Written by Chetan Melhotra
Amazon Personalize is a recommendation service provided by Amazon which enables you to personalize your website, app, ads, emails, and more, using the same machine learning technology as used by Amazon.com, without requiring any prior machine learning experience. You can generate personalized user recommendations using Amazon Personalize through a simple API interface.
Table of Content
- What is Amazon personalize
- Use cases
- What are the requirements to work on Amazon personalize
- How to work on amazon personalize
- Dataset groups
- Schema & Dataset Import job
- Solution & Recipe
- Get Recommendation
- Data Incrementation
What is Amazon Personalize?
Amazon Personalize is a fully managed machine learning service that makes it easy for developers to deliver personalized recommendation experiences to their users.
Amazon Personalize is a machine learning service that enables you to personalize your website, app, ads, emails, and more with custom machine learning models which can be created in Amazon Personalize with no prior machine learning experience.
- Amazon Personalize could be used in an e-commerce platform to provide a customized product experience to users.
It could be used on an entertainment streaming platform like music, video, or OTT platform to offer content based on user behaviour.
What are the requirements to work on Amazon Personalize?
Require 3 types of data of your domain.
- User data
- Item data (product data)
- User-Item interaction data
If you have these three kinds of data, you can use amazon personalize to get various types of recommendations for any domain.
How to work on Amazon Personalize?
- Dataset Group: First, you need to create a dataset group within Personalize, it will utilize to import datasets, and those datasets would use by the model for training.
- Schema & Dataset Import job:
- You must define the data schema in json format; the schema must match the data. After defining the schema, the next step would be the data import process to import data from s3 into personalize dataset group.
- Solution & Recipe: A Solution combines an Amazon Personalize recipe, customized parameters, and one or more solution versions (trained models).
- To create a solution, choose a recipe: A recipe is an Amazon Personalize term specifying an appropriate algorithm to train. There are various recipes available for multiple use cases.
- Campaign: A campaign is used to deploy a trained solution version to get a recommendation.
A campaign is a deployed solution version (trained model) with provisioned dedicated transaction capacity for creating real-time recommendations for your application users.
- Get Recommendation: To get a real-time recommendation from the campaign, we can use get_recommendation() API and batch inference to get a batch recommendation.
- Data Incrementation: To retrain a model on new data, we need to increment or add those data into our personalized dataset group.
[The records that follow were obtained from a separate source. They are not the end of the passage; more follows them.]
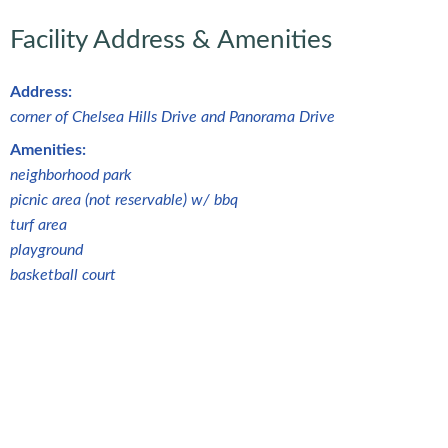
Facility Address & Amenities
Address:
corner of Chelsea Hills Drive and Panorama Drive
Amenities:
neighborhood park
picnic area (not reservable) w/ bbq
turf area
playground
basketball court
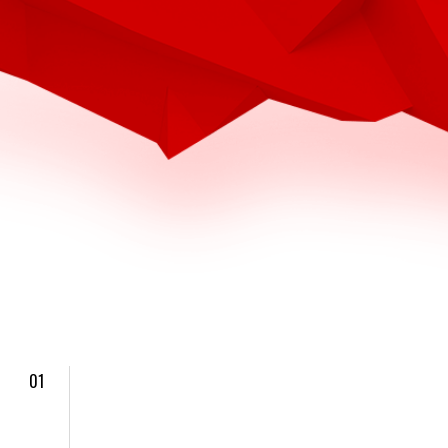
4
4
4
7
7
7
6
6
5
01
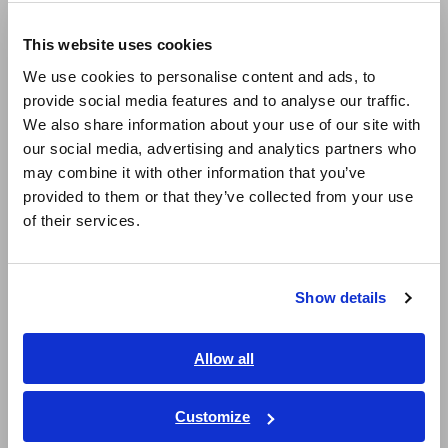
Europe
Reliable multiplexing design with extended
This website uses cookies
English
operational lifespan
We use cookies to personalise content and ads, to
provide social media features and to analyse our traffic.
East Asia
We also share information about your use of our site with
Guaranteed measurement performance and
our social media, advertising and analytics partners who
日本語 / コーポレート・IR
high durability
may combine it with other information that you’ve
日本語 / 製品・サービス
provided to them or that they’ve collected from your use
简体中文
of their services.
한국어
Up to 16 channels significantly reduce
繁體中文
connection man-hours and test time
Show details
Southeast Asia, Oceania
English
Allow all
Model No. (Order Code)
ภาษาไทย / ประเทศไทย
Tiếng Việt / Việt Nam
Customize
Bahasa Indonesia
SW2001-04
4 ch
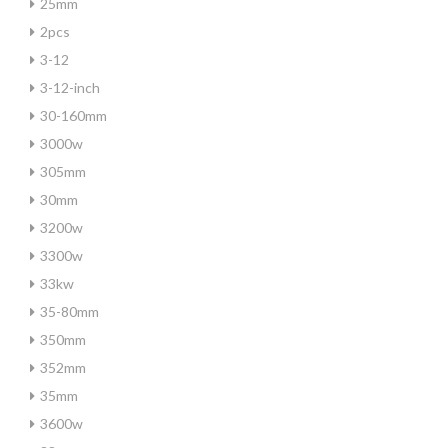
25mm
2pcs
3-12
3-12-inch
30-160mm
3000w
305mm
30mm
3200w
3300w
33kw
35-80mm
350mm
352mm
35mm
3600w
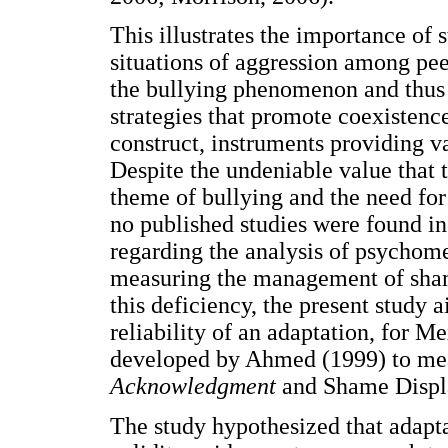
This illustrates the importance of
situations of aggression among pee
the bullying phenomenon and thus b
strategies that promote coexistence
construct, instruments providing v
Despite the undeniable value that
theme of bullying and the need for 
no published studies were found in
regarding the analysis of psychome
measuring the management of sham
this deficiency, the present study 
reliability of an adaptation, for M
developed by Ahmed (1999) to mea
Acknowledgment
and Shame Disp
The study hypothesized that adapta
To add those data incrementally, we have data incrementation techniques.
- Events: To increase interaction data in real-time, we can create events and use them to insert new interaction data.
- User & Item Incrementation: To increment user and item data, we could use the put_users() & put_items() API of personalize.
- Filtering: Filtering is used to filter the recommendation result. Using a filter, you can customize the recommendation result. For example, you might not want to recommend products a user has already purchased. You need to create a filter with the appropriate condition to create a filter. It is similar to an SQL query.
- Amazon Personalize makes it easy for developers to add highly personalized recommendations to customers who use their applications. It uses the same ML technology used by Amazon.com for real-time customized recommendations, with no ML expertise required.
- You can fulfil your customized requirements using other AWS services with personalization like lambda, API gateway, etc.